- WHAT IS BEING ASKED -
Restate the records exactly. Include all of them.

Saved entries:
════════

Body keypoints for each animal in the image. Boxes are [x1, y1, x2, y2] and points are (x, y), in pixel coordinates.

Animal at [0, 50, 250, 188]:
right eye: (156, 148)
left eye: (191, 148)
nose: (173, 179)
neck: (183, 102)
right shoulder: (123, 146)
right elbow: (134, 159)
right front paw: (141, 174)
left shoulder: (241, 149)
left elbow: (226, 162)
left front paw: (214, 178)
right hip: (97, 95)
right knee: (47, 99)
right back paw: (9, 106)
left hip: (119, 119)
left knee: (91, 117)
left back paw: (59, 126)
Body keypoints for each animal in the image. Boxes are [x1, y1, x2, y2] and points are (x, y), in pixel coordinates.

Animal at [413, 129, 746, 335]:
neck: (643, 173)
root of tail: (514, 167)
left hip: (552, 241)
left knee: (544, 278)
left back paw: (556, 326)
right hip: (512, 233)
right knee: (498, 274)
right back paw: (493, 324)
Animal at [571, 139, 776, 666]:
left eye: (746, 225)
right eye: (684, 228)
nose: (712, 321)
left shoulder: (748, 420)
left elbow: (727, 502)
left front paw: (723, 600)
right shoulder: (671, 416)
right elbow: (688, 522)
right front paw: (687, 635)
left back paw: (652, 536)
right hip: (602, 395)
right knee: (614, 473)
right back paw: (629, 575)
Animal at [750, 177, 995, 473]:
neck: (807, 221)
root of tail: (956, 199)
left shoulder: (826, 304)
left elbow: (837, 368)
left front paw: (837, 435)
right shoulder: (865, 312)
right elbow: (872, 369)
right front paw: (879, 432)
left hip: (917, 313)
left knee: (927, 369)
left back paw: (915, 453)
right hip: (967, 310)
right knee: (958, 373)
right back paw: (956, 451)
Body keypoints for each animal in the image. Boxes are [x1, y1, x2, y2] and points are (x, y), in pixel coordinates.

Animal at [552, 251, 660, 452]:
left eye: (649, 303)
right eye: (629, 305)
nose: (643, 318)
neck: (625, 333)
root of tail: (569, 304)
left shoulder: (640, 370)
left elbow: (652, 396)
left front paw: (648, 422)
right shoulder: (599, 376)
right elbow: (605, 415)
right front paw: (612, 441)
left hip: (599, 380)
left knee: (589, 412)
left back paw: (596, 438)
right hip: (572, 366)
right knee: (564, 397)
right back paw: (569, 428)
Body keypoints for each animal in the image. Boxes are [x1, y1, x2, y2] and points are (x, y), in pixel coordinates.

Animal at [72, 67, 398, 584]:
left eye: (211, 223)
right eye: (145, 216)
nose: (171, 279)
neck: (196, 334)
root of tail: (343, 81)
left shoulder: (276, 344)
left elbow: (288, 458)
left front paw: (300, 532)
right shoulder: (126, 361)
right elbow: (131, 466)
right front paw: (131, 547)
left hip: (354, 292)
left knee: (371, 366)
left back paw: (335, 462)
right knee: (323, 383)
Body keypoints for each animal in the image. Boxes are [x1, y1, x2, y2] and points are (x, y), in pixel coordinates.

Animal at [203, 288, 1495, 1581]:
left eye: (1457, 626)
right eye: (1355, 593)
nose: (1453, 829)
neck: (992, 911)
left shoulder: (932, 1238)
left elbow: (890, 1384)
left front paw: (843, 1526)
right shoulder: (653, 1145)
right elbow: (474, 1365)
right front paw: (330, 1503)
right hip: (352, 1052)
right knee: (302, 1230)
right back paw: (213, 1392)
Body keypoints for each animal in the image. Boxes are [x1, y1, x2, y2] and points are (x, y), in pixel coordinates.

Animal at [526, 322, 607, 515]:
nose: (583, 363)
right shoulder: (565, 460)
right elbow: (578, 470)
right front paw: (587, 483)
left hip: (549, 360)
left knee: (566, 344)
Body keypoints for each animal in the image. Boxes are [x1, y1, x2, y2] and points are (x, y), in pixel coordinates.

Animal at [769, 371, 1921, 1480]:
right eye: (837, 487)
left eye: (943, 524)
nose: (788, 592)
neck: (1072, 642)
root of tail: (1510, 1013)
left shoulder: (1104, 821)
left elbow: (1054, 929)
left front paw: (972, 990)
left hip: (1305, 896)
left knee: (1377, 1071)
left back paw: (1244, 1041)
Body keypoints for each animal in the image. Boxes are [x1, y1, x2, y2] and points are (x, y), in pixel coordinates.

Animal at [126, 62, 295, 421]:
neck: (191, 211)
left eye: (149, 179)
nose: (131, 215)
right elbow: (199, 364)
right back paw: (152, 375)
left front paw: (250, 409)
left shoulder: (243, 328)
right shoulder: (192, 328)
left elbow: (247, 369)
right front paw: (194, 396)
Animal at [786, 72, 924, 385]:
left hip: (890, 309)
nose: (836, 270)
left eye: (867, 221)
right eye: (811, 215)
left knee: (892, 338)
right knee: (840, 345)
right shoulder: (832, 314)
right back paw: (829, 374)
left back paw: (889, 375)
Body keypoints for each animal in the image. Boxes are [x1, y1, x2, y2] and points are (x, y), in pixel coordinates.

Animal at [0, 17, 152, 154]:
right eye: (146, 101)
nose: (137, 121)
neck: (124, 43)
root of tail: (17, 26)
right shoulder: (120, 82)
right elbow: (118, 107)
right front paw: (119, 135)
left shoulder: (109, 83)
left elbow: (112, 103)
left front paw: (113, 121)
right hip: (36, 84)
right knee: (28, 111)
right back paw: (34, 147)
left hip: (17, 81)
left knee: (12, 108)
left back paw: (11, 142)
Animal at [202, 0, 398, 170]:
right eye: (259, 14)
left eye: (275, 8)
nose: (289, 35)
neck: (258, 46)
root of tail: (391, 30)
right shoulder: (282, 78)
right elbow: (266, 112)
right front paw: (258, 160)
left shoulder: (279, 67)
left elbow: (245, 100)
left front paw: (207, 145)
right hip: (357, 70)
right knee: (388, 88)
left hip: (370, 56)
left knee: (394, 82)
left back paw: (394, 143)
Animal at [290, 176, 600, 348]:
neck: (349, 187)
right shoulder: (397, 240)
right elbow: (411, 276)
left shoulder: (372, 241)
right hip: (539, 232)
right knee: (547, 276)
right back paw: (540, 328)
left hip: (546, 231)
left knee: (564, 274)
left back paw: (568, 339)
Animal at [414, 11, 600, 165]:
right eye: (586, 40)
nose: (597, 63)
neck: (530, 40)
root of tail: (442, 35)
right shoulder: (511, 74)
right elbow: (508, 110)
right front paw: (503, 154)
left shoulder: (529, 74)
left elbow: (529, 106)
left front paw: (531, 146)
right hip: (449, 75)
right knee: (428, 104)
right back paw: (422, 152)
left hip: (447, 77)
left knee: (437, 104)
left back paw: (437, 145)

════════

- ANSWER SPACE -
Body keypoints for each animal in the image. Boxes are [x1, y1, x2, y2] and points are (x, y), in pixel coordinates.

Animal at [0, 50, 250, 188]:
right eye: (156, 148)
left eye: (191, 148)
nose: (173, 179)
neck: (183, 102)
right shoulder: (123, 146)
right elbow: (134, 159)
right front paw: (141, 174)
left shoulder: (241, 149)
left elbow: (226, 162)
left front paw: (214, 178)
right hip: (97, 95)
right knee: (47, 99)
right back paw: (9, 106)
left hip: (119, 119)
left knee: (91, 117)
left back paw: (59, 126)
Body keypoints for each animal in the image. Boxes are [x1, y1, x2, y2] and points are (x, y), in pixel coordinates.

Animal at [413, 129, 746, 335]:
neck: (643, 173)
root of tail: (514, 167)
left hip: (552, 241)
left knee: (544, 278)
left back paw: (556, 326)
right hip: (512, 233)
right knee: (498, 274)
right back paw: (493, 324)
Animal at [571, 139, 776, 666]:
left eye: (746, 225)
right eye: (684, 228)
nose: (712, 321)
left shoulder: (748, 420)
left elbow: (727, 502)
left front paw: (723, 600)
right shoulder: (671, 416)
right elbow: (688, 522)
right front paw: (687, 635)
left back paw: (652, 536)
right hip: (602, 395)
right knee: (614, 473)
right back paw: (629, 575)
Animal at [750, 177, 995, 473]:
neck: (807, 221)
root of tail: (956, 199)
left shoulder: (826, 304)
left elbow: (837, 368)
left front paw: (837, 435)
right shoulder: (865, 312)
right elbow: (872, 369)
right front paw: (879, 432)
left hip: (917, 313)
left knee: (927, 369)
left back paw: (915, 453)
right hip: (967, 310)
right knee: (958, 373)
right back paw: (956, 451)
Body keypoints for each animal in the image. Boxes are [x1, y1, x2, y2] and points are (x, y), in pixel coordinates.

Animal at [552, 251, 660, 452]:
left eye: (649, 303)
right eye: (629, 305)
nose: (643, 318)
neck: (625, 333)
root of tail: (569, 304)
left shoulder: (640, 370)
left elbow: (652, 396)
left front paw: (648, 422)
right shoulder: (599, 376)
right elbow: (605, 415)
right front paw: (612, 441)
left hip: (599, 380)
left knee: (589, 412)
left back paw: (596, 438)
right hip: (572, 366)
right knee: (564, 397)
right back paw: (569, 428)
Body keypoints for each animal in the image. Boxes are [x1, y1, x2, y2] and points are (x, y), in pixel coordinates.

Animal at [72, 67, 398, 584]:
left eye: (211, 223)
right eye: (145, 216)
nose: (171, 279)
neck: (196, 334)
root of tail: (343, 81)
left shoulder: (276, 344)
left elbow: (288, 458)
left front paw: (300, 532)
right shoulder: (126, 361)
right elbow: (131, 466)
right front paw: (131, 547)
left hip: (354, 292)
left knee: (371, 366)
left back paw: (335, 462)
right knee: (323, 383)
Body keypoints for each animal in the image. Boxes are [x1, y1, x2, y2] and points are (x, y), in pixel coordinates.

Animal at [203, 288, 1495, 1581]:
left eye: (1457, 626)
right eye: (1355, 593)
nose: (1453, 829)
neck: (992, 911)
left shoulder: (932, 1238)
left elbow: (890, 1384)
left front paw: (843, 1526)
right shoulder: (653, 1145)
right elbow: (474, 1365)
right front paw: (330, 1503)
right hip: (352, 1052)
right knee: (302, 1230)
right back paw: (213, 1392)
Body keypoints for each animal in the image. Boxes are [x1, y1, x2, y2] and points are (x, y), in pixel coordinates.

Animal at [526, 322, 607, 515]:
nose: (583, 363)
right shoulder: (565, 460)
right elbow: (578, 470)
right front paw: (587, 483)
left hip: (549, 360)
left knee: (566, 344)
Body keypoints for each animal in the image. Boxes are [x1, y1, x2, y2] and points are (x, y), in pixel coordinates.

Animal at [769, 371, 1921, 1480]:
right eye: (837, 487)
left eye: (943, 524)
nose: (788, 592)
neck: (1072, 642)
root of tail: (1510, 1013)
left shoulder: (1104, 821)
left elbow: (1054, 929)
left front paw: (972, 990)
left hip: (1305, 896)
left knee: (1377, 1071)
left back paw: (1244, 1041)
Body keypoints for each animal in the image. Boxes are [x1, y1, x2, y2] and points are (x, y), in pixel coordinates.

Animal at [126, 62, 295, 421]:
neck: (191, 211)
left eye: (149, 179)
nose: (131, 215)
right elbow: (199, 364)
right back paw: (152, 375)
left front paw: (250, 409)
left shoulder: (243, 328)
right shoulder: (192, 328)
left elbow: (247, 369)
right front paw: (194, 396)
Animal at [786, 72, 924, 385]:
left hip: (890, 309)
nose: (836, 270)
left eye: (867, 221)
right eye: (811, 215)
left knee: (892, 338)
right knee: (840, 345)
right shoulder: (832, 314)
right back paw: (829, 374)
left back paw: (889, 375)
Body keypoints for each animal in the image. Boxes are [x1, y1, x2, y2] and points are (x, y), in pixel coordinates.

Animal at [0, 17, 152, 154]:
right eye: (146, 101)
nose: (137, 121)
neck: (124, 43)
root of tail: (17, 26)
right shoulder: (120, 82)
right elbow: (118, 107)
right front paw: (119, 135)
left shoulder: (109, 83)
left elbow: (112, 103)
left front paw: (113, 121)
right hip: (36, 84)
right knee: (28, 111)
right back paw: (34, 147)
left hip: (17, 81)
left knee: (12, 108)
left back paw: (11, 142)
Animal at [202, 0, 398, 170]:
right eye: (259, 14)
left eye: (275, 8)
nose: (289, 35)
neck: (258, 46)
root of tail: (391, 30)
right shoulder: (282, 78)
right elbow: (266, 112)
right front paw: (258, 160)
left shoulder: (279, 67)
left elbow: (245, 100)
left front paw: (207, 145)
right hip: (357, 70)
right knee: (388, 88)
left hip: (370, 56)
left knee: (394, 82)
left back paw: (394, 143)
Animal at [290, 176, 600, 348]:
neck: (349, 187)
right shoulder: (397, 240)
right elbow: (411, 276)
left shoulder: (372, 241)
right hip: (539, 232)
right knee: (547, 276)
right back paw: (540, 328)
left hip: (546, 231)
left knee: (564, 274)
left back paw: (568, 339)
Animal at [414, 11, 600, 165]:
right eye: (586, 40)
nose: (597, 63)
neck: (530, 40)
root of tail: (442, 35)
right shoulder: (511, 74)
right elbow: (508, 110)
right front paw: (503, 154)
left shoulder: (529, 74)
left elbow: (529, 106)
left front paw: (531, 146)
right hip: (449, 75)
right knee: (428, 104)
right back paw: (422, 152)
left hip: (447, 77)
left knee: (437, 104)
left back paw: (437, 145)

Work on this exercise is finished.